• Text block:
★ ★ ★ ★ ★ ★ ★

DETAILED DESCRIPTION OF ILLUSTRATIVE EMBODIMENTS

In the present inventions, “reducible acid” refers to acids in which the acidity can be reduced or eliminated by the electrochemical reduction of the acid. The term “port” is used to describe a reagent injection passageway without any constriction on the end. The term “injector” is used to describe a reagent injection passageway with a constrictive orifice on the end. The orifice can be a hole or a nozzle. An “injection device” or “injection port” is a device that includes any of ducts, ports, injectors, or a combination thereof. Most typically, injection ports or devices include at least an injector. “ODB” is an acronym for “over dense bed”.

FIG. 8 shows one embodiment of a circulating fluidized bed boiler, designated generally as 200, of the present invention. As depicted, boiler 200 includes furnace 202, cyclone dust collector 204, seal box 206, external heat exchanger 210, heat recovery area 214, flue gas duct 216, secondary air source 218, air heater 220, air box 222, and secondary air and recirculated flue gas injection devices 224.

In terms of general operation, fuel is combusted in furnace 202, which produces flue gas. Flue gas flows into cyclone dust collector 204. Cyclone dust collector 204 separates particles from the gas and stores particles in seal box 206. External heat exchanger 210 is positioned in fluid communication with seal box 206. Air box 222 sends fluidizing air B upwards, typically through air distribution plate 222 a. The particles in seal box 206 are introduced to external heat exchanger 210 and in-bed tube 210 a under fluidizing condition. External heat exchanger 210 may be used to perform heat exchange between the circulating particles and in-bed tubes. Flue gas also flows from furnace 202 to heat recovery area 214 and on to flue gas duct 216. Heat recovery area 214 may contain heat transfer surfaces 214 a. A super heater and economizer may be contained in heat recovery area 214.

In this embodiment, air-pre heater, or heater, 220 is positioned along duct 216. Heater 220 is also positioned in fluid communication with secondary air source 218. As shown, a plurality of ducts 226 a-d connect duct 216 and secondary air source 218 to injection devices 224. Other embodiments may include fewer ducts, e.g., ducts similar to 226 a and 226 b, 226 a and 226 d, 226 c and 226 b, 226 c and 226 d, etc. Still, other embodiments may include similar combinations of three ducts, or more.

Furnace 202 includes water cooled furnace wall 202 a. Furnace 202 also includes a circulating fluidized bed, comprising dense bed portion 202 b and lower furnace portion 202 c. Lower furnace portion 202 c is above dense bed 202 b. An upper furnace portion 202 d is located below the lower furnace portion. Located at the bottom of furnace 202 are air distribution nozzles 212. Air distribution nozzles 212 introduce fluidizing air A to furnace 202 to help create a fluidizing condition. Typically, dense bed portion 202 b is a fuel rich stage, maintained below the stoichiometric ratio, and lower furnace portion 202 c is a fuel lean stage, maintained above the stoichiometric ratio. In most embodiments, the dense bed will have a density greater than about twice the furnace exit density. Density can be conferred through column pressure measurement techniques well known in the art. As used, column density is synonymous with gas and/or particle density. FIG. 11 is a graphical representation of the relationship of gas and particle density versus furnace height in the CFB.

★ ★ ★ ★ ★ ★ ★

• Task item:
For each statement, say yes or no according to whether it agrees with the boiler description, and quote the exact words of the text that decide it.
1. An injector is a reagent injection passageway with a constrictive orifice on the end.
2. Cyclone dust collector 204 stores the particles it separates in external heat exchanger 210.
3. Dense bed portion 202 b is typically maintained above the stoichiometric ratio.

★ ★ ★ ★ ★ ★ ★

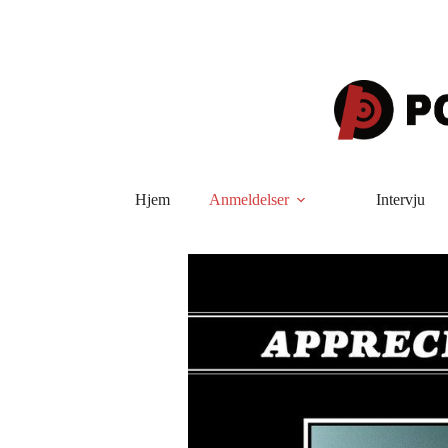
Hopp
til
innholdet
Hjem
Anmeldelser
Intervju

★ ★ ★ ★ ★ ★ ★

• Output for this exercise:
1. Yes: "The term “injector” is used to describe a reagent injection passageway with a constrictive orifice on the end."
2. No: "Cyclone dust collector 204 separates particles from the gas and stores particles in seal box 206."
3. No: "Typically, dense bed portion 202 b is a fuel rich stage, maintained below the stoichiometric ratio"